Julien hoists himself into the boss's office, where he puts his gun to the man's head. When he fires, we see his secretary downstairs and hear what she hears: the grind of pencils in the sharpener. Upstairs Julien slips the gun into the corpse's hand, then climbs back down to his office just in time to call it a day.

The sequence is a pleasure to watch both for the smoothness of the criminal and the craftsmanship of the crime. Malle allows us to see past the absurdity (Julien is wearing a suit and dress shoes!) in order to admire the man's aplomb. That I can recount the murder action for action suggests a bygone vintage of filmmaking. There is neither slam nor bang, just an absorbing deliberateness.

Julien, sadly, isn't as meticulous as Malle in that sequence. It's not until he's in his convertible, ready to meet Florence, that he looks up and realizes he's left the rope dangling in plain sight. Slipping back inside to retrieve it, he's trapped in the elevator when the building is closed for the night. It would be a delight to give you a synopsis of what follows, but it would rob you of the quality of Malle's storytelling.

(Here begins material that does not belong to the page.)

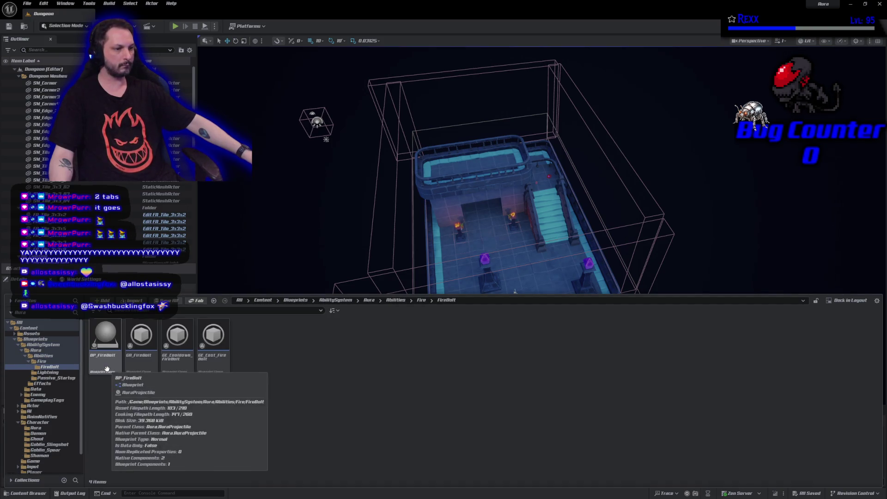
double_click(135, 371)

Malle was working with the master French New Wave cinematographer Henri Decae, who understood that the sinister and the sexy did not have to be mutually exclusive. Decae's black-and-white photography infuses Malle's movie with the street-level ominousness he used for the formidable noir specialist Jean-Pierre Melville, whose ''Bob le Flambeur" had come out two years before.

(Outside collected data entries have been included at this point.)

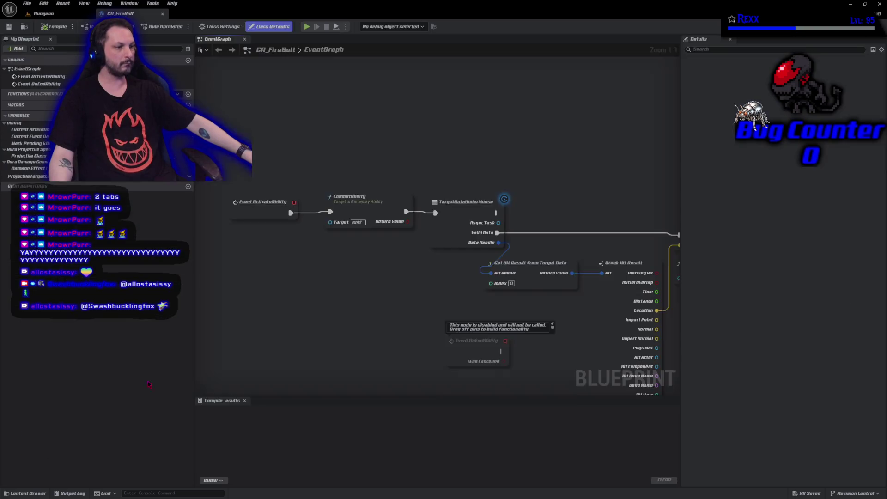
Frame the Wait Gameplay Event and Spawn Projectile nodes up close and break the old Spawn Projectile's exec wire.
scroll(257, 265, down, 3)
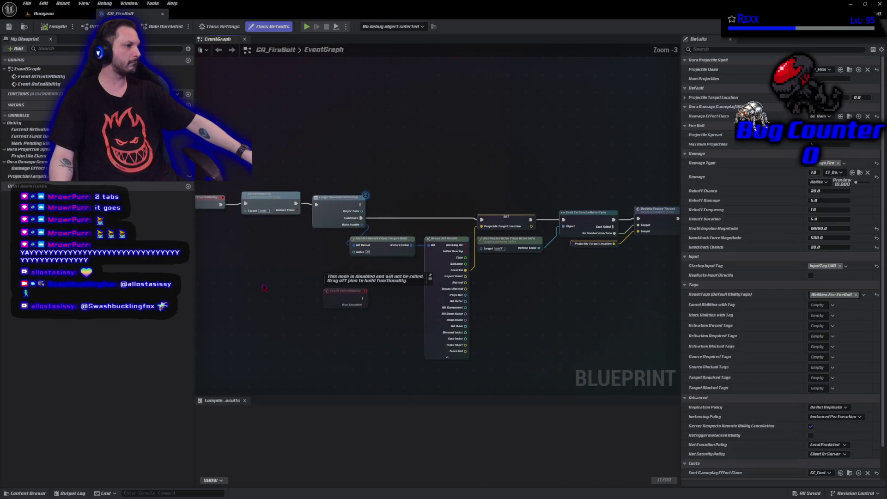
mouse_move(505, 283)
mouse_down()
mouse_move(416, 299)
mouse_move(409, 291)
mouse_move(324, 316)
mouse_move(480, 285)
mouse_up()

The film's look makes a divine accessory for its music, which Miles Davis composed. There's not even 20 minutes of it in the film, yet it still defines the atmosphere, transforming a crime yarn into a bebop noir. During a particularly tense scene in the elevator, all Davis needs to do to make us grip our armrests is tap a cymbal and pluck a bass. But between Davis and Decae, the movie is probably too cool for its own good. This picture works better as a gripping mood piece than it does as a study of character.

Nothing anyone does is quite believable. Stuck in that elevator, Julien calmly smokes away the hours. As for Florence, she wanders around Paris looking for Julien, thinking she's been jilted. She looks blue yet more fabulous as day breaks. When a car screeches to a stop to avoid hitting her, Moreau doesn't even bother to look up. So, needless to say, panic is conspicuous by its absence.

But the noticeable lack of human warmth doesn't compromise the plot's strength. Had Malle opted for mannequins over movie stars, the casting wouldn't have made the proceedings any less entertaining.